The following is the statement issued by Superfish Inc. CEO, Adi Pinhas, along with additional commentary on certain points.

"There has been significant misinformation circulating about Superfish software that was pre-installed on certain Lenovo laptops. The software shipped on a limited number of computers in 2014 in an effort to enhance the online shopping experience for Lenovo customers. Superfish's software utilizes visual search technology to help users achieve more relevant search results based on images of products they have browsed."

"Despite the false and misleading statements made by some media commentators and bloggers, the Superfish software does not present a security risk. In no way does Superfish store personal data or share such data with anyone. Unfortunately, in this situation a vulnerability was introduced unintentionally by a 3rd party. Both Lenovo and Superfish did extensive testing of the solution but this issue wasn't identified before some laptops shipped."

At no point did researchers or other security experts claim that Superfish stored personal data or shared it.

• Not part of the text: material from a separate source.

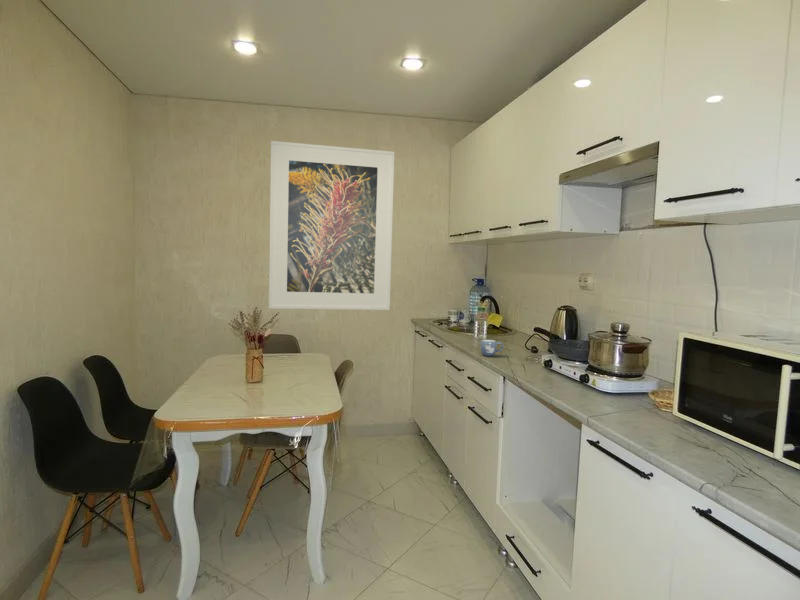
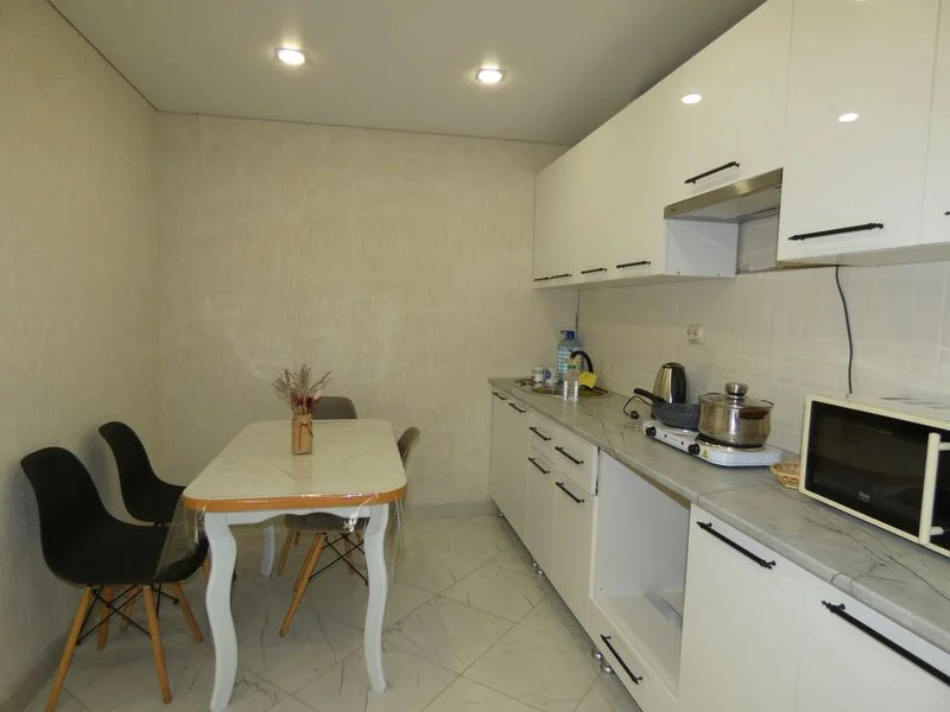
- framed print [268,140,396,311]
- mug [479,339,504,357]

That isn't the problem, and phrasing the statement like this ignores the real issue. This spin is misleading and false.

This spin is designed to cover the fact that as long as the Superfish certificate remains installed and trusted on select Lenovo computers, consumers are at risk and easily targeted. Worse, they'll never know its happening.

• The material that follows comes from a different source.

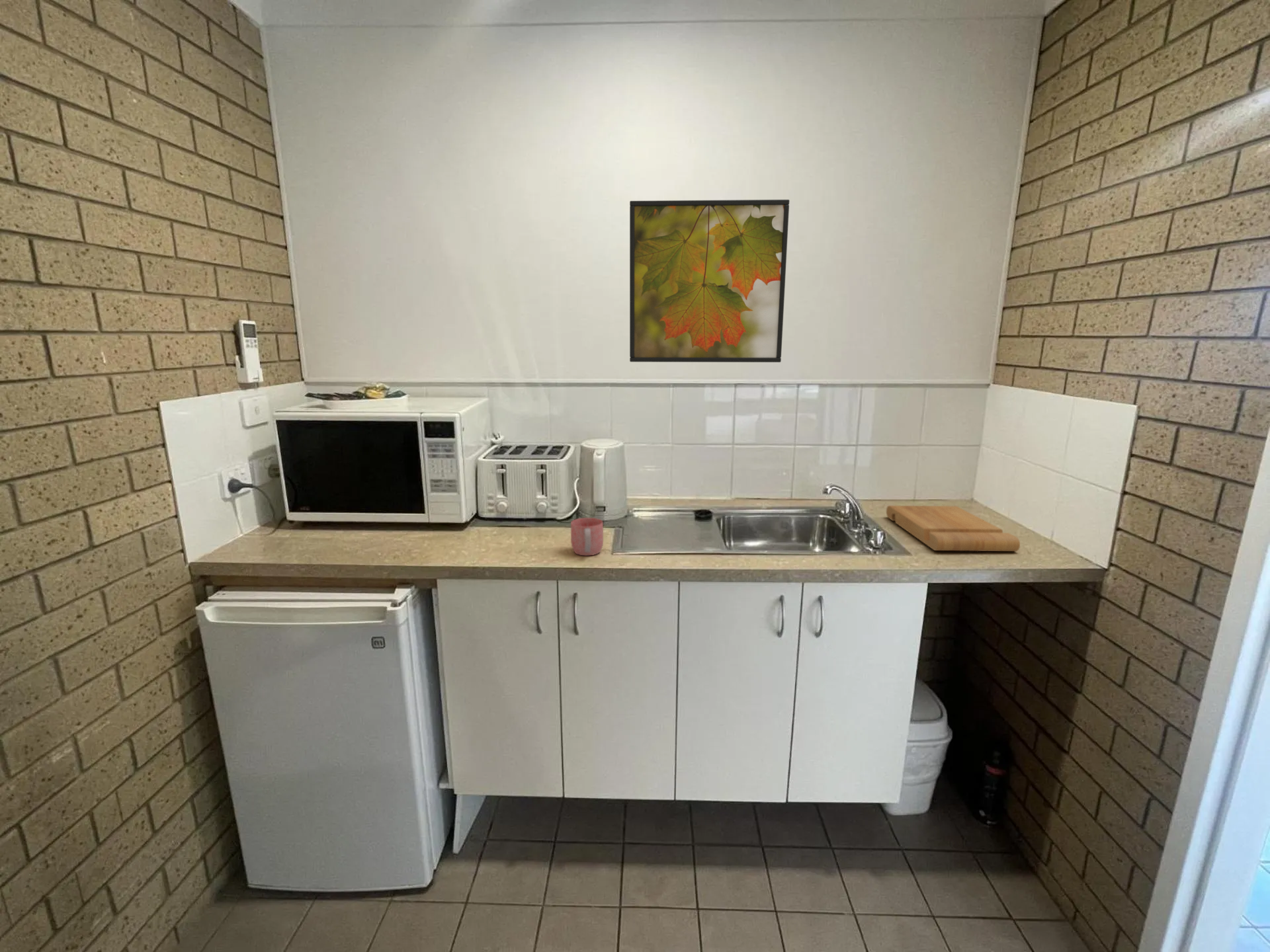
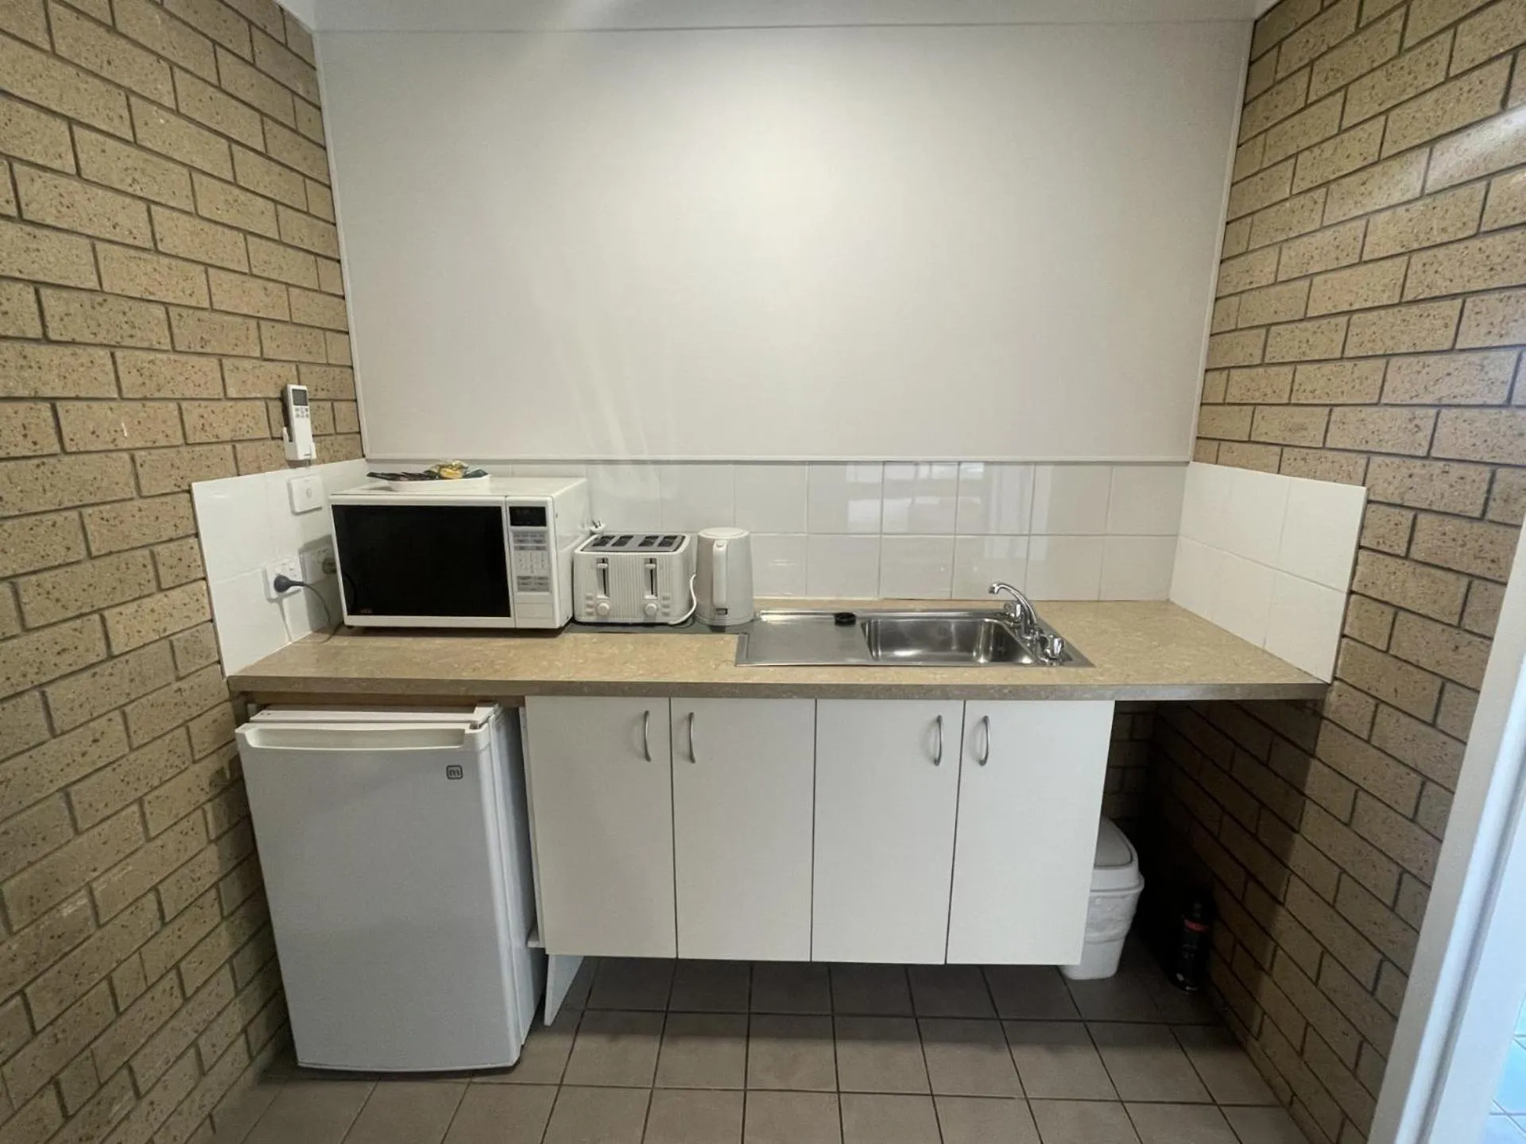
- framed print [629,199,790,363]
- cutting board [886,505,1021,552]
- mug [570,517,604,556]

Throwing Komodia under the bus does nothing to help the situation. The fact is, Superfish trusted third-party code and didn't completely check it before it was shipped to market. Just because the code works, doesn't mean it's safe. The statement admits this, yet the security community is called out for stating facts?

If there is no security concern, why has Lenovo published a security advisory?

Why has US CERT (US Department of Homeland Security) published advisories urging consumers to uninstall Visual Discovery and remove the Superfish Inc. certificate?

Why has Microsoft come forward and stated they would tune their security software to not only detect Superfish, but also automatically remove your company's software?

Why? Because everyone agrees there is a significant security risk, and there is a likely chance that consumers will be targeted due to the basic security mistakes contained in the Visual Discovery software.

In fact, the latest research shows that not only are things bad as they stand, but worse because SSL validation in Komodia / Superfish is broken.

"Fortunately, our partnership with Lenovo was limited in scale. We were able to address the issue quickly. The software was disabled on the server side (i.e., Superfish's search engine) in January 2015.

"Superfish takes great pride in the quality of its software, the transparency of its business practices, and its strong relationship with the Superfish user community. Superfish's visual search technology enables millions of people to explore and learn about the world in an engaging and highly intuitive manner. A positive user experience has been the cornerstone of Superfish's success."

And that positive user experience will crumble the first time a targeted attack uses the poorly implemented and protected Superfish Inc. certificate that you willingly shipped to millions of people.